Tuesday, September 1, 2009

Parliaments Are White People Cigarettes

Friends want to know:  is graduate school a continuation of undergraduate school?  The answer:  no.  No in terms of the amount of reading and writing one does.  The focus on theory and methodology.  And yes.  Yes in terms of people.  In terms of people who are burgeoning addicts/alcoholics.  Which is a vague, unhelpful answer to the question.  

At the English Department reception, everyone was smoking, talking about nothing, being alternately self-deprecating, ingratiating and self-congratulating, and drinking freely from bottomless cups of free wine.

Mingle, mingle.  Apparently academics thrive on conversation.  The lively ones eluded me.

"Have you started the readings for Literary Methods?  Have you read Poetics?"

"No."

"It's boring."

"I hate cats, but I am not a misogynist."

"My mother made me buy these shoes."

At one point the head of the department and I were discussing New York City.  He admitted that he had never visited the places where I briefly worked and lived (Harlem and the Bronx).  He stuck mainly to the Village.  When I started talking about the interesting things you find in the Bronx, he was more amenable to my enthusiasm since, recently, the NY Times published a piece about the Grand Concourse.    

If I ever was a famous author, people would probably enjoy my descriptions about them as much as people enjoy it when Jamaica Kincaid writes about people she knows.  However, this isn't truly about other people and how pompous or ugly I find them.  It is about me, as evident in my participation in the self-involved rigmarole of journaling.

I left the reception with a sore throat from secondhand smoke and a little damp from all of the white wine doused on me during an emphatic conversation about Tori Amos' decline since Scarlet's Walk.  I also left having perhaps cemented myself in the position of "Mama Hen," the one who will cluck about how everyone is destroying their health and who may herself acquire chronic stress from this choice of profession, but who will not develop any bad habits she doesn't already have (and which she keeps avidly concealed).   
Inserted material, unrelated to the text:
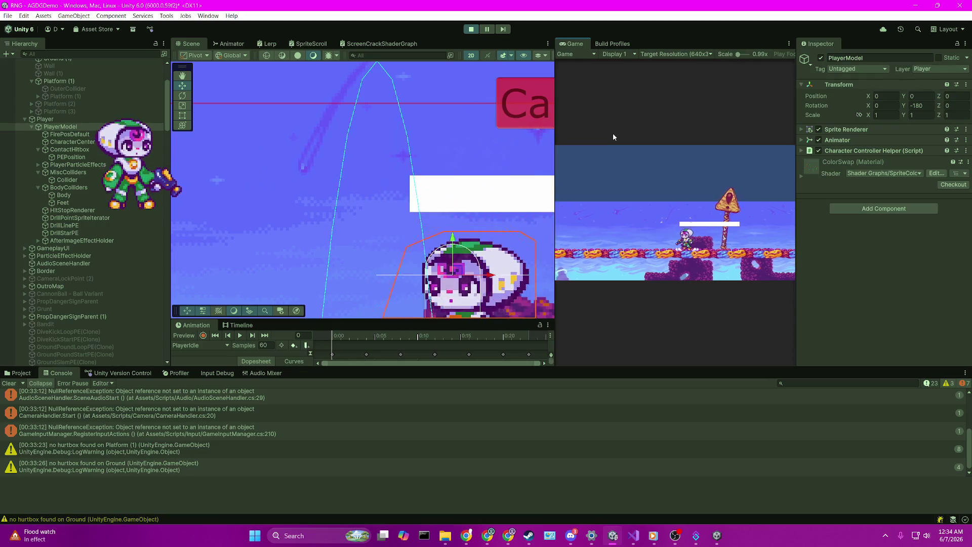
{"action": "key", "text": "space"}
I probably would take up smoking and binge drinking if I felt I needed to escape--if I was exceedingly overwhelmed by the dogmatism of hurtful ideologies.  Currently, I am exactly where I want to be.  Postcolonialism and gender studies are fields that challenge academia and want to transform epistemology.  If I was the age I am now but the year was 1950 or so, I would definitely be writing this with a cigarette in my hand.  I'd probably take up hard drugs.  (I say this after indeed having been on a binge--a binge of Mad Men).